Christian Culture versus Christianity.

Published in: Theology.

I have talked previously about “Christian culture” and probably alluded to it being a different entity than “Christianity.”1 I’d like to elaborate more on what I mean.

Let us define “Christianity” quite broadly as following and submitting to Jesus as the Christ and the Son of God.2 This definition holds certain common and identifying characteristics inherent among Christians. Such commonalities could be considered a culture, but I will leave them simply as Christianity, as Christianity is not separate from these factors and these factors are not separate from Christianity.3

“Christian culture,” on the other hand, is the social atmosphere, norms, and mores that arise within the social context of Christianity, but outside the purity4 of Christianity. Things such as preferred or accepted musical genres,5 dating practices, and religious cliches.6 I admit that Christian culture usually arises out of good intentions, but typically ends as a set of rules, moral standards, and acceptable products7 applied on top of Christianity.8

Christian culture, then, becomes an obstacle to Christianity: those outside of Christianity see this culture and think that it is Christianity; those within Christian culture confuse themselves regarding obedience to God and obedience to this cultural standards. The lines get blurred, and no one benefits.

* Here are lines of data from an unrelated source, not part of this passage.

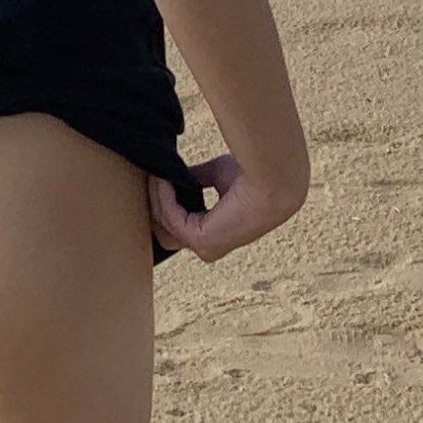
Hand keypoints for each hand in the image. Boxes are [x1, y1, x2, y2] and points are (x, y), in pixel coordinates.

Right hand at [147, 150, 305, 262]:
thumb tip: (171, 175)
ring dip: (157, 198)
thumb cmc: (252, 176)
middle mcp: (208, 248)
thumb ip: (194, 180)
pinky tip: (163, 178)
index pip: (177, 230)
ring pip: (164, 225)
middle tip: (150, 178)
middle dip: (154, 205)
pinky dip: (163, 196)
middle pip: (164, 232)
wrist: (271, 182)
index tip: (156, 181)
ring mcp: (204, 248)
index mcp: (215, 235)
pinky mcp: (200, 240)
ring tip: (156, 174)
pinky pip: (170, 217)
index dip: (163, 206)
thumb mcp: (215, 176)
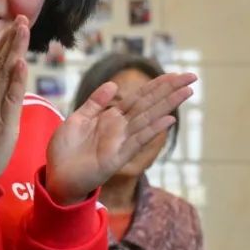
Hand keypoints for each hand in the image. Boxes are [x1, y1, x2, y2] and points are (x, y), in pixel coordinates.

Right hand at [0, 16, 31, 178]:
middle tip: (22, 18)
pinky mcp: (2, 123)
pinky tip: (21, 61)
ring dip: (15, 50)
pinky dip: (16, 79)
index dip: (3, 45)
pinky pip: (10, 97)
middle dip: (11, 40)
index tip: (14, 27)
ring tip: (23, 29)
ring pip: (4, 75)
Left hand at [44, 71, 196, 203]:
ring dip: (168, 105)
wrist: (58, 175)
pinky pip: (137, 141)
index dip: (156, 85)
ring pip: (149, 119)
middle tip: (192, 76)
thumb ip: (95, 103)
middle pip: (149, 104)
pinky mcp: (117, 157)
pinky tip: (168, 120)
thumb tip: (114, 84)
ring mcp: (121, 141)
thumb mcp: (78, 119)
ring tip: (187, 91)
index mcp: (111, 117)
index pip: (139, 97)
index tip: (175, 74)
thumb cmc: (66, 149)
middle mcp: (120, 127)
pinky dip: (153, 130)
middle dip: (170, 90)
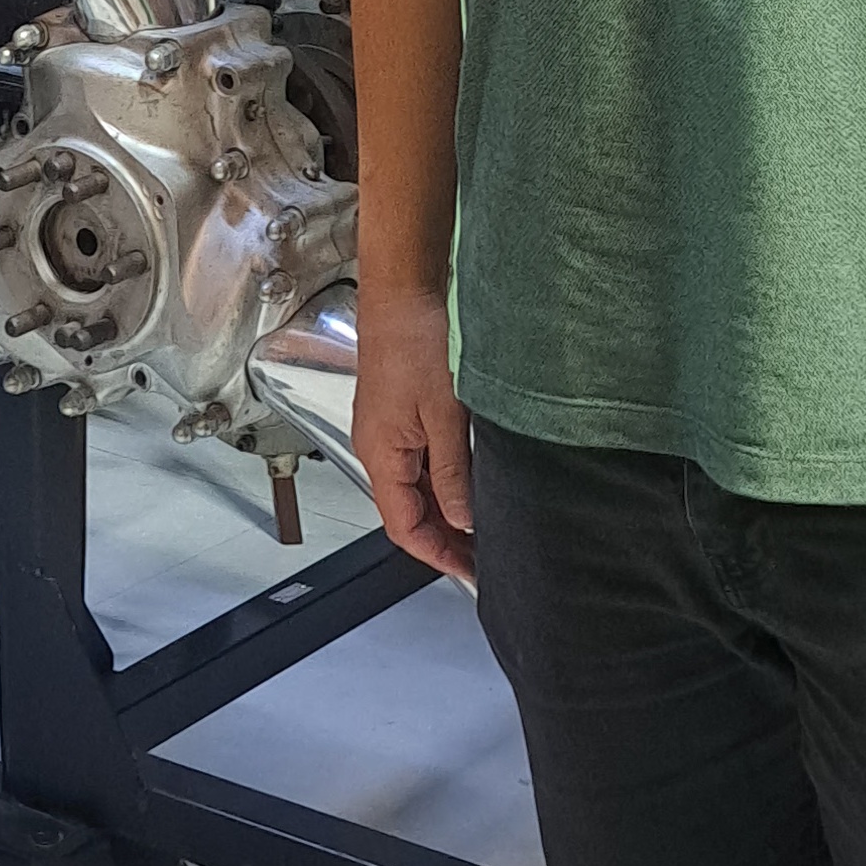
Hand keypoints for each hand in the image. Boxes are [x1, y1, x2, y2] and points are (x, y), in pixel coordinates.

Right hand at [354, 283, 475, 581]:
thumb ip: (452, 473)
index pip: (405, 528)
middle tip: (486, 555)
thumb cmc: (415, 343)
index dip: (438, 555)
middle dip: (446, 539)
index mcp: (381, 456)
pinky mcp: (402, 414)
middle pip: (409, 513)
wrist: (404, 293)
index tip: (470, 572)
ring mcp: (389, 432)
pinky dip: (445, 481)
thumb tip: (463, 518)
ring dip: (447, 511)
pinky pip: (420, 462)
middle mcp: (379, 449)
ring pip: (416, 489)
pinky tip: (472, 482)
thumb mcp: (444, 416)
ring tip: (485, 525)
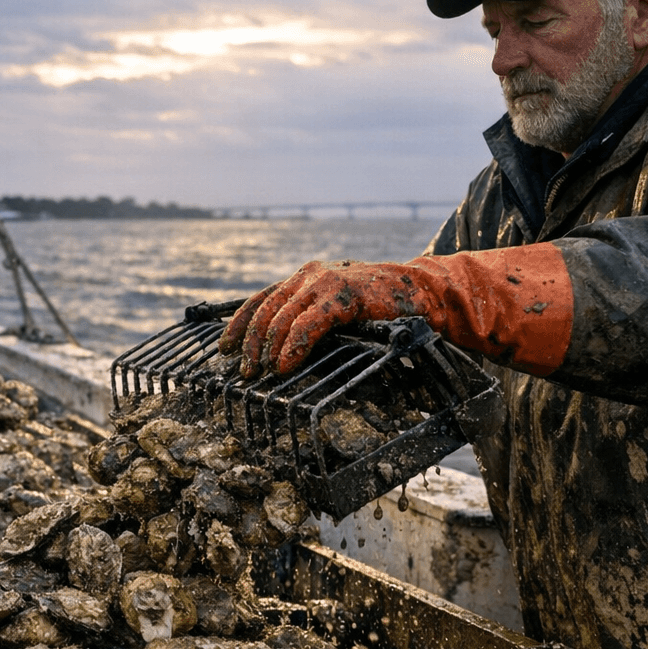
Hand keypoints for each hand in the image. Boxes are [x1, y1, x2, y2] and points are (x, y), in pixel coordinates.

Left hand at [219, 260, 433, 377]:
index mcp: (304, 277)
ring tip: (264, 373)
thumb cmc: (380, 305)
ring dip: (269, 349)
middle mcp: (309, 275)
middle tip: (246, 371)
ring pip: (282, 317)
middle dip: (251, 344)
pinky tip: (286, 364)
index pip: (259, 299)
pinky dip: (293, 345)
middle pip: (265, 310)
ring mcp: (325, 282)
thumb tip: (280, 352)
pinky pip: (308, 323)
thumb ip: (310, 318)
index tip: (225, 350)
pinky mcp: (343, 295)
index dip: (238, 325)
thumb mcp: (336, 307)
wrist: (422, 291)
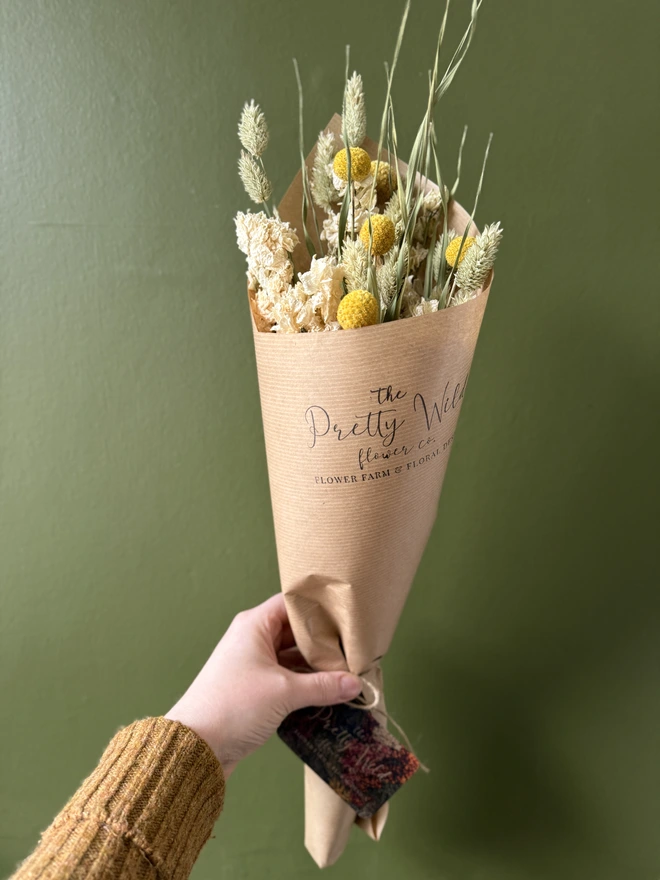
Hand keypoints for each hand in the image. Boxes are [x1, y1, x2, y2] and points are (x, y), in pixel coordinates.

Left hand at [165, 593, 361, 776]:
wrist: (195, 747)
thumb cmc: (232, 706)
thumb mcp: (284, 693)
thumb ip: (323, 686)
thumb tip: (354, 683)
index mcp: (255, 625)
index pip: (292, 603)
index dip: (319, 608)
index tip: (346, 616)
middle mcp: (253, 639)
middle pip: (296, 630)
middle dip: (324, 641)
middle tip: (354, 648)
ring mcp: (253, 664)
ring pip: (293, 656)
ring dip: (316, 665)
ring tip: (347, 671)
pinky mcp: (255, 688)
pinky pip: (287, 677)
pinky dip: (305, 682)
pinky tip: (328, 691)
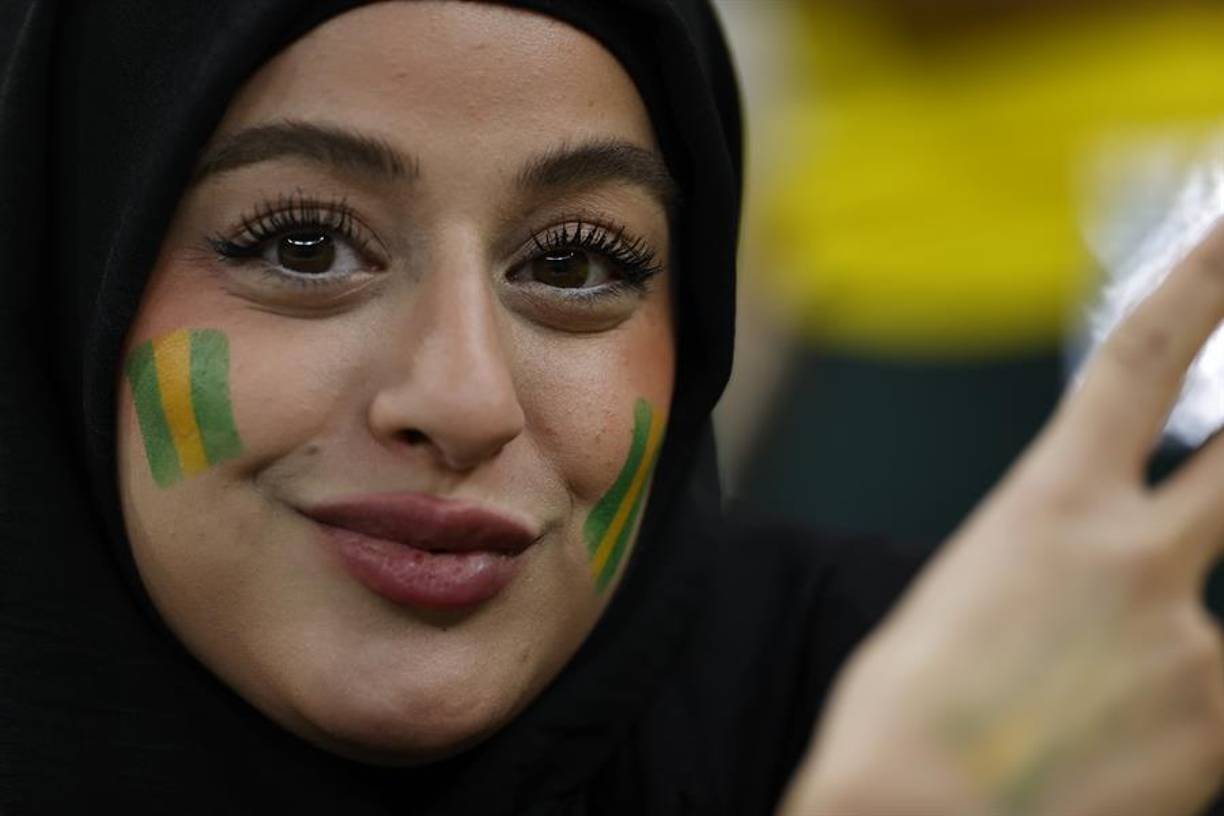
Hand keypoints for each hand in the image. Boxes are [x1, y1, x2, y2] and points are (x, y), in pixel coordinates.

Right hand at [781, 222, 1223, 814]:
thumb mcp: (963, 598)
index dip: (1200, 283)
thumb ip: (1050, 559)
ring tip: (1131, 654)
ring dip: (1195, 606)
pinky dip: (1195, 705)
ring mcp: (1193, 642)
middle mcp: (1136, 556)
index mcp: (1047, 508)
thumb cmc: (906, 713)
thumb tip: (1095, 563)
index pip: (1139, 361)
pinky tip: (1125, 746)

  1. See “Leaders, Followers, and Outliers in Christian Culture” and “Critics and the Advancement of Art
  2. Sure, there may be “better” definitions. I imagine there are worse definitions as well.
  3. Direct results from being in communion with Christ: the fruits of the Spirit, spiritual gifts, the Holy Spirit, etc.
  4. I’m not convinced that “purity” is the best word here, but I can’t think of one that is more suitable. Hopefully you understand the idea that I’m trying to get across: there is a refreshing simplicity to Christianity as Christianity, stripped of everything that we have added to it and left only with us, Christ, and His redemptive work.
  5. Listen to contemporary Christian radio. Many of the songs sound the same because they adhere to an accepted “song standard” within Christian culture.
  6. Stuff Christians Like is a wealth of information about Christian culture. Yes, I know it is satire, but it would not be humorous if it didn’t play off of truths. “It’s funny because it’s true.”
  7. My pastor recently referred to these “acceptable products” as a “Christian ghetto,” where there’s a “Christian” version of everything. Just slap a Christian label on it and let your niche marketing go to town.
  8. The similarity to the Pharisees Jesus encounters in the gospels is striking.